For social justice and responsibility, the 1389 Movement says it wants a stabilized Serbian economy with limited or eliminated corruption. It also wants an economy based on a system of nationalized industries. Finally, 1389 Movement wants a people’s government that bears greater ties to the wants of the ethnic Serbs of Serbia. With regard to the Serbian State, the Movement wants to establish a greater Serbia that extends to the borders of Serbian occupation during the Yugoslav Wars of the 1990s.

History and origin

The name for this Movement is derived from the 1389 Battle of Kosovo in which the ethnic Serb army fought the Ottomans on the battlefield of Kosovo. Serbs today see this as the cradle of their nationality, and often express strong nationalistic ties to the area as justification for not recognizing Kosovo's sovereignty. In the fall of Yugoslavia, the more recent Serb national movements were formed and amplified under Serb leaders such as Slobodan Milošević, Radovan Karadžić, and Ratko Mladić. These forceful figures in recent Balkan history helped to shape the rhetoric that exists today in the 1389 Movement. In their references to Serb historical tradition, these leaders among others in the Serbian political scene called for the preservation of ethnic Serbian culture and moral and spiritual values.

The Battle of Kosovo is also the most significant origin of Orthodox Christian and Muslim conflict in the region. Political instability related to ethnic conflict is viewed by both ethnic groups as stemming from these clashes between Orthodox Christians and Ottomans. These tensions still exist in the 1389 Movement, in more subtle pro-Serb and anti-Muslim rhetoric. Serbian epic poetry about the Battle of Kosovo, now considered Serb "folk poetry" also contributed to this rhetoric, particularly the saga of the Battle of Kosovo by Charles Simic. While the Western world sees the references to this battle as outdated and unnecessary in a modern political context, Serbs in these nationalist movements argue that their strong historic ties and pride decide most of their political goals.

Controversy

The main points of controversy regarding this Movement arise from those skeptical of the Serbian nationalist agenda. Given the war crimes and accusations attributed to the Serbian nationalist movements in the 1990s, many view the fall of Yugoslavia as directly linked to the objectives and destructive policies of the Serbs under Slobodan Milosevic. The organization initiated a public outcry at the arrest of Radovan Karadzic, whom it identifies as a hero and the majority of the West sees as a human rights violator. Disagreements such as these on the international stage leave the 1389 Movement with little credibility in many Western governments and inhibit the progress of the organization in its individual policy objectives.

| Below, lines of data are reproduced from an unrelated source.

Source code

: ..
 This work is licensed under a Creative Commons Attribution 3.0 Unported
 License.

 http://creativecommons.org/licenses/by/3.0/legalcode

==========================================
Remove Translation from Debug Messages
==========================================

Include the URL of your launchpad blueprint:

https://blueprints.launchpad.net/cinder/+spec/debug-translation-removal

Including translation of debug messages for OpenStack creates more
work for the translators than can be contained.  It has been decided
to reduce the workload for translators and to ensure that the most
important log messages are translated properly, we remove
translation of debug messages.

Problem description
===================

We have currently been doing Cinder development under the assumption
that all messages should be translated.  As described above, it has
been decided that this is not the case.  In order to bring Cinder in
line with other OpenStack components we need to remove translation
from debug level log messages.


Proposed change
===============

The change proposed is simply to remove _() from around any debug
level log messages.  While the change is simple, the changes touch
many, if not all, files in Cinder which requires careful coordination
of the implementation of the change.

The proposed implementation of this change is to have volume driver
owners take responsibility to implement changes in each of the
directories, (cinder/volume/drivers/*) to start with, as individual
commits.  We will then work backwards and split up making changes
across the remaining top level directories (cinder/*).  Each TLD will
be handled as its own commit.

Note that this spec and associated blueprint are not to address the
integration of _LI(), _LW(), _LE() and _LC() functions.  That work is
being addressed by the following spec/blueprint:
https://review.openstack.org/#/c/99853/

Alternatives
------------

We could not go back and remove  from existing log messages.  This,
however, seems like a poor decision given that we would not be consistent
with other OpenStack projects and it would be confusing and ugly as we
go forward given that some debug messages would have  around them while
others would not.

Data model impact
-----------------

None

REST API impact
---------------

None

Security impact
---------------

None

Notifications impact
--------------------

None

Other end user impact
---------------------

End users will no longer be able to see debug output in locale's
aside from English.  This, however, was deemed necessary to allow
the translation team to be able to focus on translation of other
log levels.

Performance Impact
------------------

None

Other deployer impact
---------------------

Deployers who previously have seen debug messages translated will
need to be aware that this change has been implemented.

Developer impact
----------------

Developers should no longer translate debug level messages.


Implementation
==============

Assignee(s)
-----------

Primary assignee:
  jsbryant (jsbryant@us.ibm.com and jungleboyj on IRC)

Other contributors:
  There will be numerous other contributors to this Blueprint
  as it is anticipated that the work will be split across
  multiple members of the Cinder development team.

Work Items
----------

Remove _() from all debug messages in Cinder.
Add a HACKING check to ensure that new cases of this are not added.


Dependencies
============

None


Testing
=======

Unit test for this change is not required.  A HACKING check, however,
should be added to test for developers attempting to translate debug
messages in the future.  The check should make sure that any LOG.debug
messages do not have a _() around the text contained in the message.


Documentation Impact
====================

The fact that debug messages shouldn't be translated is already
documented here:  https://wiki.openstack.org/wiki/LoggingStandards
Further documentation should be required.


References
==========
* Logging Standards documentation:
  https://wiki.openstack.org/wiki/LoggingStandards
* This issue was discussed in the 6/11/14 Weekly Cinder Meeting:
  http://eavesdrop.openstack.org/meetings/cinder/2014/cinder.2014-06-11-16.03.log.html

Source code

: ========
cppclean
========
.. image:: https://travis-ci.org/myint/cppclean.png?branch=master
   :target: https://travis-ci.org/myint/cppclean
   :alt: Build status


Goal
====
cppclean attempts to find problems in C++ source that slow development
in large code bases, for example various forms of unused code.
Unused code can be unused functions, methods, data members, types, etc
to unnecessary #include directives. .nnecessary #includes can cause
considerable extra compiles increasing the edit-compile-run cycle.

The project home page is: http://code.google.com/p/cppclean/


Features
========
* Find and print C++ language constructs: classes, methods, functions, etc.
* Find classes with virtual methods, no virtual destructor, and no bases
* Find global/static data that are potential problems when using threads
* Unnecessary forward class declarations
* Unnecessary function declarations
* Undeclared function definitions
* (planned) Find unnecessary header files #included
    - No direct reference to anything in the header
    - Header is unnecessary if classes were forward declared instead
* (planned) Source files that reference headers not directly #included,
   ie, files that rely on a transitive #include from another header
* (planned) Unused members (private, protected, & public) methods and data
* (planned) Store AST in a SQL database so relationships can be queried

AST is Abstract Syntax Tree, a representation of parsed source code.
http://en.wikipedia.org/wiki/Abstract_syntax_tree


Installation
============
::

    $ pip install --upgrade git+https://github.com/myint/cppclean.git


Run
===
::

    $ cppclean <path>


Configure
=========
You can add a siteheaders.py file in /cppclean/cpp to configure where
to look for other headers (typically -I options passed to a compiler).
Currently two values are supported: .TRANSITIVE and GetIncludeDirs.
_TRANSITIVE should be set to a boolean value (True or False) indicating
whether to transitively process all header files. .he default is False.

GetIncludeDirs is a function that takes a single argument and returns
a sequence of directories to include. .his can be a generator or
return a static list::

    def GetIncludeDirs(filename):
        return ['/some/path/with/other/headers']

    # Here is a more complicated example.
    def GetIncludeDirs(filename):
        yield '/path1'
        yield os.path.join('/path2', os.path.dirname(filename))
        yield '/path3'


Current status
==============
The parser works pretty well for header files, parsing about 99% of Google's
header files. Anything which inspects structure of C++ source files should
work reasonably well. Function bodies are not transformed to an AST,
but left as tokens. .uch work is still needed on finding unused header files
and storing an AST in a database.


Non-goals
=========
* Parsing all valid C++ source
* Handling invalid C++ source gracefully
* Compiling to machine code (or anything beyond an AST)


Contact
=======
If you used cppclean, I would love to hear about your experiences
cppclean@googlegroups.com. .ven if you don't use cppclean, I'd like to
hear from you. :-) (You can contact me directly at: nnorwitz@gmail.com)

Another facet of the organization argues against the recognition of an independent Kosovo. The Western world has increasingly recognized Kosovo as a separate entity from Serbia given the demographic breakdown and perceived lack of representation offered by Serbia. The European Union has also been present in the region in the form of EULEX, a support mission that guides Kosovo toward a greater European rule-of-law. As a result of the historic ties Serbs have to Kosovo as the bedrock of the Serb nationality, Serbs see these actions as not only a violation of international sovereignty norms to recognize Kosovo, but also as a discounting of the value of the Serb historical narrative.

Much of the friction between Serbia proper and Kosovo stems from the very beginning of the Yugoslav Wars, in which ethnic Serbs claimed to be mistreated by Kosovo Albanians, only to be told by Milosevic, then a representative of the Yugoslavian government, that they would never be beaten again. After that event, the Serb national movements gained support, overwhelming other national identities in the region until its collapse in 2000. Competing interpretations of history now divide many powers on the local political stage as well as in the international community in terms of how best to proceed with the recognition of Kosovo: as an independent, sovereign state (as seen by many Western powers) or rather as an autonomous or semi-autonomous province in Serbia (as seen by many Eastern powers and the 1389 Movement, respectively).